• _What you should do_: Print the following data word for word, starting at its first line and stopping after the line that contains "genus: Cameraria".

• _Records for the exercise_:
• • • •

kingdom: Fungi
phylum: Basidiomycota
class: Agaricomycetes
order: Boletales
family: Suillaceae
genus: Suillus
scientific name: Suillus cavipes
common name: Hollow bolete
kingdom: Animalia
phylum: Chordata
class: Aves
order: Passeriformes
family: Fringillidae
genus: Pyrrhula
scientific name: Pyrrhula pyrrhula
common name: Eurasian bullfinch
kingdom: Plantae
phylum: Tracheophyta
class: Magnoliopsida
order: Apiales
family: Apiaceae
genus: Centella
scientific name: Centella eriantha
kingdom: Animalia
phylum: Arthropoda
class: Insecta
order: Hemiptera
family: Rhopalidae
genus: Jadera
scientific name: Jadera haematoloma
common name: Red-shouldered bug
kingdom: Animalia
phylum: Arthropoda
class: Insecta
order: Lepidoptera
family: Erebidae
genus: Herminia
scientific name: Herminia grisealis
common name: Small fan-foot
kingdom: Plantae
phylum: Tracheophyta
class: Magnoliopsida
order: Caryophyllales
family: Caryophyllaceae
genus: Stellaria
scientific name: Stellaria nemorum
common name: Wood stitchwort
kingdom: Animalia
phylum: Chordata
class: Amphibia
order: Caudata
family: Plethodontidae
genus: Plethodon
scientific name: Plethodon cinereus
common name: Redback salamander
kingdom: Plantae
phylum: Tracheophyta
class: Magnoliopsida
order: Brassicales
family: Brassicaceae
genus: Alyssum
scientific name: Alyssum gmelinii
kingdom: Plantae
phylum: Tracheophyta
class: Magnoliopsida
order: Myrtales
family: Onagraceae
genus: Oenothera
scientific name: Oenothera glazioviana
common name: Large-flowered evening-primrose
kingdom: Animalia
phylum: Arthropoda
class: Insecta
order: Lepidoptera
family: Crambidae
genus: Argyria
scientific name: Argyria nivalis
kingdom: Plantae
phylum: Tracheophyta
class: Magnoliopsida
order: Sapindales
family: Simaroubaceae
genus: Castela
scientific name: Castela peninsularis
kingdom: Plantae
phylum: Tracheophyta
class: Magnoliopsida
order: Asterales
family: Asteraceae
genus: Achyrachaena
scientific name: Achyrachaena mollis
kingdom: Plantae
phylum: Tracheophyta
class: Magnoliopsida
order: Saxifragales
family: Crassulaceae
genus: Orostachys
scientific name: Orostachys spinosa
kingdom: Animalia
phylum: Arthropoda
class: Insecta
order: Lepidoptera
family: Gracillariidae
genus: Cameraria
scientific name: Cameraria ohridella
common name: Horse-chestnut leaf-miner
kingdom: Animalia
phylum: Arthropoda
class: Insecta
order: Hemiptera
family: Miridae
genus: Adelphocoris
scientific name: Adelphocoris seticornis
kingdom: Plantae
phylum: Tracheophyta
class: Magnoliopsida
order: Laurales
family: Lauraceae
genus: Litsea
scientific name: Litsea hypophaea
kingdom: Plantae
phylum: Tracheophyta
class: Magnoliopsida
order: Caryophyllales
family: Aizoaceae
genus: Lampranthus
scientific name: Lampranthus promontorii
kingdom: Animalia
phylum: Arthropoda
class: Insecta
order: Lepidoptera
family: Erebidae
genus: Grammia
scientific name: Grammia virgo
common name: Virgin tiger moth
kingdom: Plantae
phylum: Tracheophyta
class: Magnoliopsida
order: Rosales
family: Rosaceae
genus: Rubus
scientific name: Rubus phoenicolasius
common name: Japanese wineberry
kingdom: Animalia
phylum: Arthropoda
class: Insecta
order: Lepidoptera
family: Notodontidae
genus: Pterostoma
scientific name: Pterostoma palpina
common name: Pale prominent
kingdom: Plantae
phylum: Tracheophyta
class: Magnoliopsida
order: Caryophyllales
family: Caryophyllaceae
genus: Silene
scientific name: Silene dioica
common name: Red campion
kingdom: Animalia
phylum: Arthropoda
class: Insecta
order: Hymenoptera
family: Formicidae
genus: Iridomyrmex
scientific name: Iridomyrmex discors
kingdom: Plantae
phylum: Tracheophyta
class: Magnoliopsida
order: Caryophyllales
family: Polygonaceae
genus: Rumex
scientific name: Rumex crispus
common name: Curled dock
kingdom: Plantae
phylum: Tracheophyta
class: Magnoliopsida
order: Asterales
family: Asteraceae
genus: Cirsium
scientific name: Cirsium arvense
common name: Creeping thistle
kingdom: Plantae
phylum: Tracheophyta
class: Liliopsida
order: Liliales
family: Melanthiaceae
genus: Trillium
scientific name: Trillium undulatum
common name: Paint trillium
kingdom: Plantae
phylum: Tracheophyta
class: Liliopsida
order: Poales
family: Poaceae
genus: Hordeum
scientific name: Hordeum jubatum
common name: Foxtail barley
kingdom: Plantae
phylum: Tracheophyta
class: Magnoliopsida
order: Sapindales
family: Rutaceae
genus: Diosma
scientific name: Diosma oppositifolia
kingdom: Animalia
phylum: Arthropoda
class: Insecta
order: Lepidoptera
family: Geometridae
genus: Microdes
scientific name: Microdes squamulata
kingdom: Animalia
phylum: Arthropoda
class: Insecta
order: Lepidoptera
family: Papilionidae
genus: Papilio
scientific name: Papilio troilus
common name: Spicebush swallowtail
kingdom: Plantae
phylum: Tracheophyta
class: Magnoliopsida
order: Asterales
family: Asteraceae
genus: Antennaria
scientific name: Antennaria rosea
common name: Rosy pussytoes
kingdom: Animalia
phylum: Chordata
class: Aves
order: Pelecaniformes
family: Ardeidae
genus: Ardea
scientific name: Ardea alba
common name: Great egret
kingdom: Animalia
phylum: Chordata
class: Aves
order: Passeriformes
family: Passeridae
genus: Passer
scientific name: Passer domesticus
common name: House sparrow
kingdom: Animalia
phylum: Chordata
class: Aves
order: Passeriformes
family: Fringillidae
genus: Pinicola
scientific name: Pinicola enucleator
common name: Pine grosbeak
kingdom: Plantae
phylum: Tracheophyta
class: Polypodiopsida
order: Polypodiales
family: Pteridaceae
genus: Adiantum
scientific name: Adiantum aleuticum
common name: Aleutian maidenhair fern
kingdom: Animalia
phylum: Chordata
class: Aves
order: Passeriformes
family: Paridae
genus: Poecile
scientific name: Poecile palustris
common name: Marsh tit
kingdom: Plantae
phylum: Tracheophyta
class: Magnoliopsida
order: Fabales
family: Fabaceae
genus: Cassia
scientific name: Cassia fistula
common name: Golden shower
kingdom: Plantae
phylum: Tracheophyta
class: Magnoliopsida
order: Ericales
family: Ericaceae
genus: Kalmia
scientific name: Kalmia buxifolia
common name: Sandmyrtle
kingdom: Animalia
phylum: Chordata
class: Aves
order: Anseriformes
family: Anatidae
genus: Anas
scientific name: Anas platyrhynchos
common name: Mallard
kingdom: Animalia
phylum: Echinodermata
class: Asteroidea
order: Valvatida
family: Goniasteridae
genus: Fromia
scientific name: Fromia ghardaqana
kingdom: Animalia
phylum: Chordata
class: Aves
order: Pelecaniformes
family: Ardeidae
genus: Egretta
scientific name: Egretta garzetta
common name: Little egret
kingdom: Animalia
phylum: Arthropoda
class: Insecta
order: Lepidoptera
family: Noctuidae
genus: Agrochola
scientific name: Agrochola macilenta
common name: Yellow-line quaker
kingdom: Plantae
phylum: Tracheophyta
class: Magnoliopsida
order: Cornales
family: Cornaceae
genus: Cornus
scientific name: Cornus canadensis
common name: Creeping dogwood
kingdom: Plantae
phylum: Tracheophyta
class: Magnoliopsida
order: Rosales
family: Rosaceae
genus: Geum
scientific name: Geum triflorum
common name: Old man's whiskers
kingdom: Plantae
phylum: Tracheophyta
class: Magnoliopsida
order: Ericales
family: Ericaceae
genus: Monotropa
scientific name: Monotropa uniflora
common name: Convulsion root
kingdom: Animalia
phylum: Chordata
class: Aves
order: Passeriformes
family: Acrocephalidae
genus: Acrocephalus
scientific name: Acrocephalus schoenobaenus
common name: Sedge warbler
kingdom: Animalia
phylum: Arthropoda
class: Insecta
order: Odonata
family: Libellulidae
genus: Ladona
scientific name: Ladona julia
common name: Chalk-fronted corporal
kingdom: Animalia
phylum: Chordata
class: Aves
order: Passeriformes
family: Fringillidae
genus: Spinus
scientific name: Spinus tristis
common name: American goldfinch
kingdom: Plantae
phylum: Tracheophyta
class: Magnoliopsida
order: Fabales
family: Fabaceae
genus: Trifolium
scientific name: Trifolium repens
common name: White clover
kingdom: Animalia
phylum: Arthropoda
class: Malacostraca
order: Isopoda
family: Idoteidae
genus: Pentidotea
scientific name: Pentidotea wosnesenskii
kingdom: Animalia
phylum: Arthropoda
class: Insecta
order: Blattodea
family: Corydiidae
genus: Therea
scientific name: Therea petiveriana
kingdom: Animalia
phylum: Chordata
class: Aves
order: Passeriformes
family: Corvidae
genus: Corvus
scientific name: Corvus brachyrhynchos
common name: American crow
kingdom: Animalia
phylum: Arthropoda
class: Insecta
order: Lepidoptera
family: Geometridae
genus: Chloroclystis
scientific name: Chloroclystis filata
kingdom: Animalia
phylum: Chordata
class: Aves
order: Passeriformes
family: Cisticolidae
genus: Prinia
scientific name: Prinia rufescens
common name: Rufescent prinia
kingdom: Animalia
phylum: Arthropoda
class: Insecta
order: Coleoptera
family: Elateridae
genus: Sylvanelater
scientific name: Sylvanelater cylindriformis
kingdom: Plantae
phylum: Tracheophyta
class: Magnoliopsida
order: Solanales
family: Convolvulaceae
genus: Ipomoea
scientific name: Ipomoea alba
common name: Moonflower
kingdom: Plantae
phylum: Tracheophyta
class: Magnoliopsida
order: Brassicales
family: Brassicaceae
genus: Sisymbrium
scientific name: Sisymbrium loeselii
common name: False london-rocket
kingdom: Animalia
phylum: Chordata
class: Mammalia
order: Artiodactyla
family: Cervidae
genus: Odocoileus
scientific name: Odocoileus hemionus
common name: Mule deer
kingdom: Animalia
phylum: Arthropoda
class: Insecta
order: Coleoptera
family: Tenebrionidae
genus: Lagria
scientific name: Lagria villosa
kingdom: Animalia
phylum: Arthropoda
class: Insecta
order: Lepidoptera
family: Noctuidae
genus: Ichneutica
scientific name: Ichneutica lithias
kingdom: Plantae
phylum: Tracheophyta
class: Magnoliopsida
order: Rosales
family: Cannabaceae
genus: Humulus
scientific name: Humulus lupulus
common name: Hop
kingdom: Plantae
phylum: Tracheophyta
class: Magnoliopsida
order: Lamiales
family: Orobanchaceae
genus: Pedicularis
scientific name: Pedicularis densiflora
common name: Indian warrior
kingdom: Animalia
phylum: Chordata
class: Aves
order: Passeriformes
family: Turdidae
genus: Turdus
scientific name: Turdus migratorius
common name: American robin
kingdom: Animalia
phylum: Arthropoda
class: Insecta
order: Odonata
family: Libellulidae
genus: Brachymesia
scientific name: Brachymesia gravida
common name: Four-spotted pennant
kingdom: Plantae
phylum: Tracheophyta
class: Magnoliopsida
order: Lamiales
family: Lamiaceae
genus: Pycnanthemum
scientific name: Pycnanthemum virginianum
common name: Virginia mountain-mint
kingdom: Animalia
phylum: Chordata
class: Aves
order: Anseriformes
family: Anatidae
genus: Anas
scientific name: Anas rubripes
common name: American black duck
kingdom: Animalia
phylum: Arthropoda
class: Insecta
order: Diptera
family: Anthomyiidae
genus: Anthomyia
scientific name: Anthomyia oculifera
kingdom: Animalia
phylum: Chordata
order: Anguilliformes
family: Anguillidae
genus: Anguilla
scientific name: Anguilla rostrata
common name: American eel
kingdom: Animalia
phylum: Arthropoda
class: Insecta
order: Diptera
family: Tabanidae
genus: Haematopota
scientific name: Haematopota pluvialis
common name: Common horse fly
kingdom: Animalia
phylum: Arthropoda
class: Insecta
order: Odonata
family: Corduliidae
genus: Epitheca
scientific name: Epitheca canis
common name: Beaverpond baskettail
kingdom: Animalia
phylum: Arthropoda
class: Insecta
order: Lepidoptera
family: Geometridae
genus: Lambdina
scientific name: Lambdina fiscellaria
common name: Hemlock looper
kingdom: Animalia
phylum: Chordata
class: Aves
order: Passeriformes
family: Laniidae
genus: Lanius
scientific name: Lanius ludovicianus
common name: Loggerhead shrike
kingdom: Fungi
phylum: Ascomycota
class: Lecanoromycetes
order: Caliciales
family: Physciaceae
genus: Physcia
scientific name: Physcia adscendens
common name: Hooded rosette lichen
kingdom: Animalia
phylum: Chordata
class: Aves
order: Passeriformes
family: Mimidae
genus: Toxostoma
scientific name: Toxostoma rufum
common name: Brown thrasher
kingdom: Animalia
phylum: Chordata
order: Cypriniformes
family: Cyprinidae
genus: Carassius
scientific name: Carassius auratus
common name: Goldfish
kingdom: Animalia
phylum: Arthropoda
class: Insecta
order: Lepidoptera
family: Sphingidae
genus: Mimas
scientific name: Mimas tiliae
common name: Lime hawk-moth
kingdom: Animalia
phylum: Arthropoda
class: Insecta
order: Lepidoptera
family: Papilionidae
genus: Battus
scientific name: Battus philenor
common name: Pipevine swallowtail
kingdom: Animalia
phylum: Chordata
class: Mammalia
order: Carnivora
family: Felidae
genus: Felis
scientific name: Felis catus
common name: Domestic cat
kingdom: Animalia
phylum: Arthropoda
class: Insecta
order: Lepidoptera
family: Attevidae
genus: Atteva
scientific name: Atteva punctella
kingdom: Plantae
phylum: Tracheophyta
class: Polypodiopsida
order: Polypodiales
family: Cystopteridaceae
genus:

• • • •

• _Exercise output_:
kingdom: Fungi
phylum: Basidiomycota
class: Agaricomycetes
order: Boletales
family: Suillaceae
genus: Suillus
scientific name: Suillus cavipes
common name: Hollow bolete
kingdom: Animalia
phylum: Chordata
class: Aves
order: Passeriformes
family: Fringillidae
genus: Pyrrhula
scientific name: Pyrrhula pyrrhula
common name: Eurasian bullfinch
kingdom: Plantae
phylum: Tracheophyta
class: Magnoliopsida
order: Apiales
family: Apiaceae
genus: Centella
scientific name: Centella eriantha
kingdom: Animalia
phylum: Arthropoda
class: Insecta
order: Hemiptera
family: Rhopalidae
genus: Jadera
scientific name: Jadera haematoloma
common name: Red-shouldered bug
kingdom: Animalia
phylum: Arthropoda
class: Insecta
order: Lepidoptera
family: Erebidae
genus: Herminia
scientific name: Herminia grisealis
common name: Small fan-foot
kingdom: Plantae
phylum: Tracheophyta
class: Magnoliopsida
order: Caryophyllales
family: Caryophyllaceae
genus: Stellaria
scientific name: Stellaria nemorum
common name: Wood stitchwort
kingdom: Animalia
phylum: Chordata
class: Amphibia
order: Caudata
family: Plethodontidae
genus: Plethodon
scientific name: Plethodon cinereus
common name: Redback salamander
kingdom: Plantae
phylum: Tracheophyta
class: Magnoliopsida
order: Brassicales
family: Brassicaceae
genus: Alyssum
scientific name: Alyssum gmelinii
kingdom: Plantae
phylum: Tracheophyta
class: Magnoliopsida
order: Myrtales
family: Onagraceae
genus: Oenothera
scientific name: Oenothera glazioviana
common name: Large-flowered evening-primrose
kingdom: Animalia
phylum: Arthropoda
class: Insecta
order: Lepidoptera
family: Crambidae
genus: Argyria
scientific name: Argyria nivalis
kingdom: Plantae
phylum: Tracheophyta
class: Magnoliopsida
order: Sapindales
family: Simaroubaceae
genus: Castela
scientific name: Castela peninsularis
kingdom: Plantae
phylum: Tracheophyta
class: Magnoliopsida
order: Asterales
family: Asteraceae
genus: Achyrachaena
scientific name: Achyrachaena mollis
kingdom: Plantae
phylum: Tracheophyta
class: Magnoliopsida
order: Saxifragales
family: Crassulaceae
genus: Orostachys
scientific name: Orostachys spinosa
kingdom: Animalia
phylum: Arthropoda
class: Insecta
order: Lepidoptera
family: Gracillariidae
genus: Cameraria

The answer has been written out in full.